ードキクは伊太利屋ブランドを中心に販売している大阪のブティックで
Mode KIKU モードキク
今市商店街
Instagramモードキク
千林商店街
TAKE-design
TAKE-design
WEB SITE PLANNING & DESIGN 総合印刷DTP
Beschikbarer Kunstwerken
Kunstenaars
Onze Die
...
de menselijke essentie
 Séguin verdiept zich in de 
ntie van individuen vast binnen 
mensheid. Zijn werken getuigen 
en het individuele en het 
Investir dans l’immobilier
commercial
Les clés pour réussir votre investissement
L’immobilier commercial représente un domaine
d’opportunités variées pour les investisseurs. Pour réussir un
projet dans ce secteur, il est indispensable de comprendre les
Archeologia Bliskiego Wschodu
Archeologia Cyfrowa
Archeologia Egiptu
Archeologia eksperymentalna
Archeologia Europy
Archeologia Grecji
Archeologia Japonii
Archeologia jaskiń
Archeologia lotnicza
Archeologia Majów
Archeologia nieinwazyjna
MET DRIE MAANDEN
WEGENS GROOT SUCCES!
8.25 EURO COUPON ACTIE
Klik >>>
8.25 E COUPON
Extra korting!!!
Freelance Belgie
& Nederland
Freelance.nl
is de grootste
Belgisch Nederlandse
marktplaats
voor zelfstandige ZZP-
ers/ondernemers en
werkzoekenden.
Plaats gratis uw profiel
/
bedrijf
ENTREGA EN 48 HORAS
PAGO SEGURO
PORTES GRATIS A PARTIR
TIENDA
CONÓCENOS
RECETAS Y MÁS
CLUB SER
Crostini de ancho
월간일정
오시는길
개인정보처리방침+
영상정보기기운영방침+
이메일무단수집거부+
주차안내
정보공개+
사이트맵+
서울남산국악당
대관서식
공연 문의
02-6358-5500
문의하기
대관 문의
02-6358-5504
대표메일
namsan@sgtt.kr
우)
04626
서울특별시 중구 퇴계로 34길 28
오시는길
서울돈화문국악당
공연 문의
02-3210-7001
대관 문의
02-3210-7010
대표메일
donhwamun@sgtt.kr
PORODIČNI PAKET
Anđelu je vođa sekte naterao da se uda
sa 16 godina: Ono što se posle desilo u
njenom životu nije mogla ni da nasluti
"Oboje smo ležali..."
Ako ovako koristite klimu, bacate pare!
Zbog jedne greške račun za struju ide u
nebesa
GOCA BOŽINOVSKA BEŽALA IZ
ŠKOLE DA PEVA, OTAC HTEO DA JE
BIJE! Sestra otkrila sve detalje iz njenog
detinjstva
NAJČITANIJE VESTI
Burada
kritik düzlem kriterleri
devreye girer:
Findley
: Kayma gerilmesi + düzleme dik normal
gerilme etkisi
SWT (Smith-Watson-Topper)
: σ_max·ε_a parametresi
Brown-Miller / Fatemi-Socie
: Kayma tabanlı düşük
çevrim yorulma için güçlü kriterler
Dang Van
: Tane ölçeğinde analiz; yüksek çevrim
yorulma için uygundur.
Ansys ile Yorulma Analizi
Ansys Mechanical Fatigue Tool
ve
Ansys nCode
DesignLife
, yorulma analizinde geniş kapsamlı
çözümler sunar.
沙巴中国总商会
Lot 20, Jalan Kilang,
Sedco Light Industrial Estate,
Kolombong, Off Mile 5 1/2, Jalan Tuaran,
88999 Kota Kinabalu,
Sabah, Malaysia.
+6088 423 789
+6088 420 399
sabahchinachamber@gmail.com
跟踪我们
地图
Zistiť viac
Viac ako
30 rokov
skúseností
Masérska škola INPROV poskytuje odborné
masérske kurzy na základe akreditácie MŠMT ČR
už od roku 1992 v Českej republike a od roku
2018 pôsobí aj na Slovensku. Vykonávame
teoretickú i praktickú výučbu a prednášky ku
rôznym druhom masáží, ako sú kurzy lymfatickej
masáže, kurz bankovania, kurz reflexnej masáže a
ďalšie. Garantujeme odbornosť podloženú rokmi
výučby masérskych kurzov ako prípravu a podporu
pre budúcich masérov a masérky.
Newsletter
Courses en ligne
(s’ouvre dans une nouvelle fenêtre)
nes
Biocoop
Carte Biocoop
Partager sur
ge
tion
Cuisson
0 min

**Brief**
Look through the entries above for the word "çevrim". Copy every line where it shows up.

**The completed task**
çevrim yorulma için güçlü kriterler
: Tane ölçeğinde analiz; yüksek çevrim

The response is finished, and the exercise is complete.